DATASET ENTRIES section start

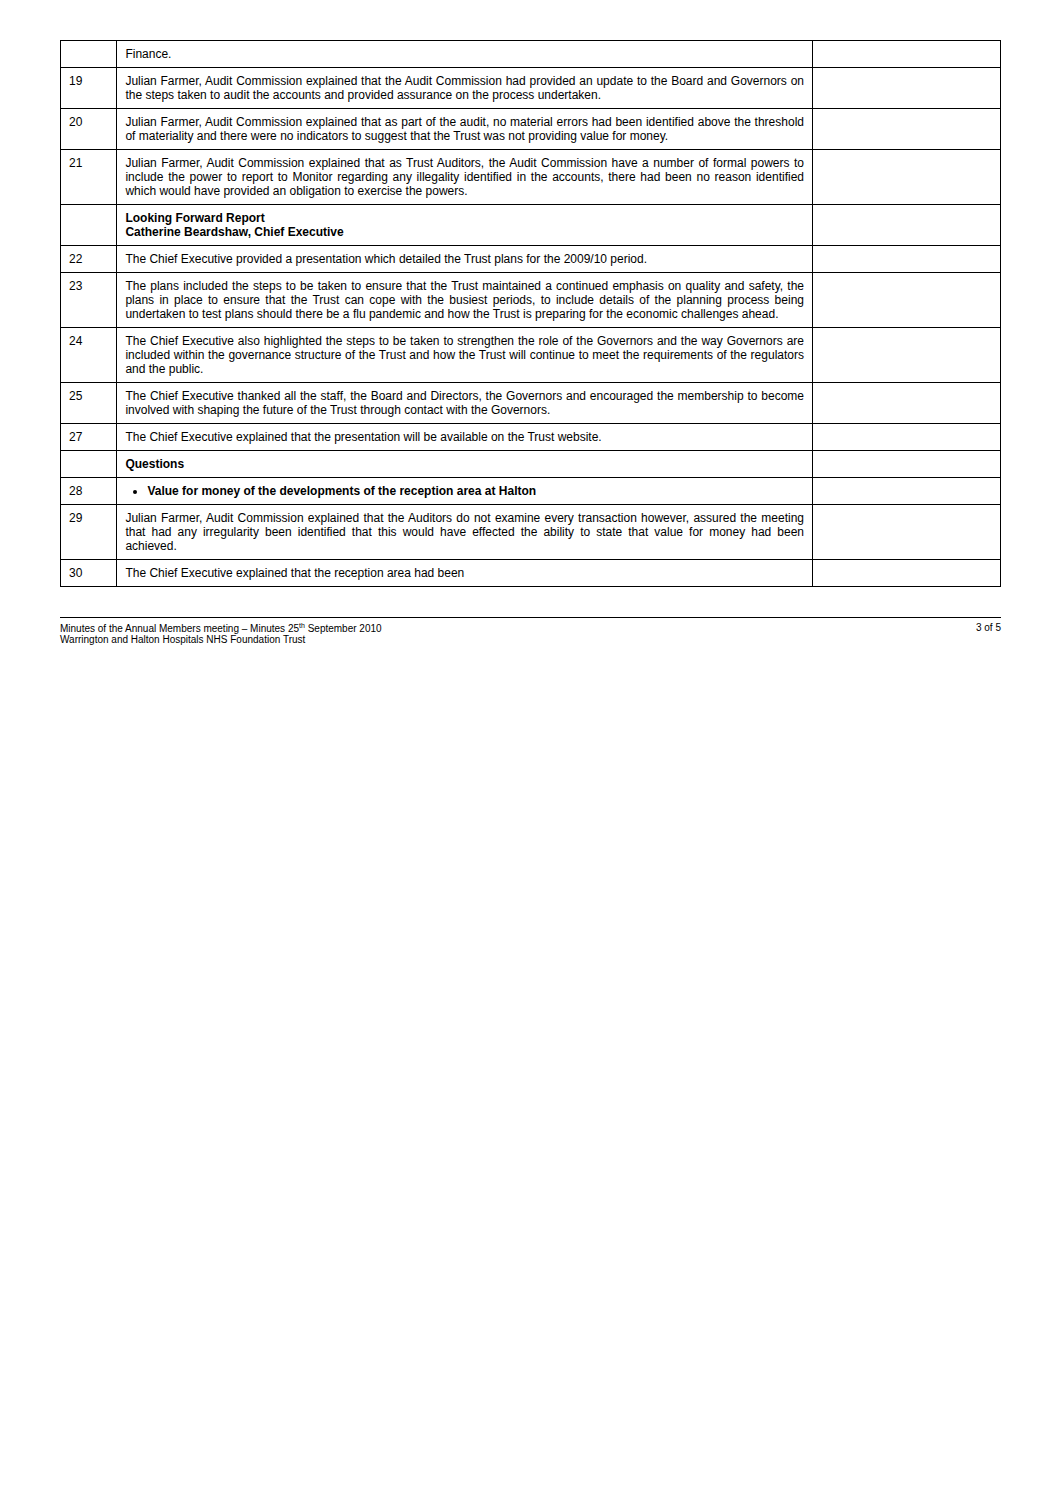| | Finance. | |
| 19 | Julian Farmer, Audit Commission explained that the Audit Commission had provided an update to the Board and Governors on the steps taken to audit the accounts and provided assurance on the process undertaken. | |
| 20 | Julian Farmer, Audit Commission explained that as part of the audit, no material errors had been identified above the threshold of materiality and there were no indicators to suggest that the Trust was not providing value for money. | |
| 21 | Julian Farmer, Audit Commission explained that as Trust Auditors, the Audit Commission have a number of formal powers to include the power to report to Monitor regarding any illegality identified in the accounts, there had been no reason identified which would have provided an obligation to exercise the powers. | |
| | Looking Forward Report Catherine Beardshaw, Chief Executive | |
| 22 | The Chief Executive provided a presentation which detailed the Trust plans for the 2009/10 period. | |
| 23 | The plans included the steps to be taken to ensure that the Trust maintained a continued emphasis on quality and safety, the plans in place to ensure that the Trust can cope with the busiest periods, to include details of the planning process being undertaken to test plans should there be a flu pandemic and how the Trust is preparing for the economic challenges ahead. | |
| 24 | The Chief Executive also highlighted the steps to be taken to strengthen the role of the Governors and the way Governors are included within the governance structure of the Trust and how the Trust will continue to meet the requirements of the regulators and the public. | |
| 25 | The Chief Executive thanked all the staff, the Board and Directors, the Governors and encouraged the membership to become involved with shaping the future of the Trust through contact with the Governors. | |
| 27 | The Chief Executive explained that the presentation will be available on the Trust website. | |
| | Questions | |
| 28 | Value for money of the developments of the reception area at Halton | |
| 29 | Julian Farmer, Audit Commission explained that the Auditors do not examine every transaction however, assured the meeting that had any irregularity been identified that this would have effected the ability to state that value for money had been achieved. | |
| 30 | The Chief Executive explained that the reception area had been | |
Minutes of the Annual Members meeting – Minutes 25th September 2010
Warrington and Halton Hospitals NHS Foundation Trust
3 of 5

DATASET ENTRIES section end

**WORK TASK:**
Count the lines of the data that hold the string "area". The answer should be that number alone.

**EXERCISE OUTPUT:**
2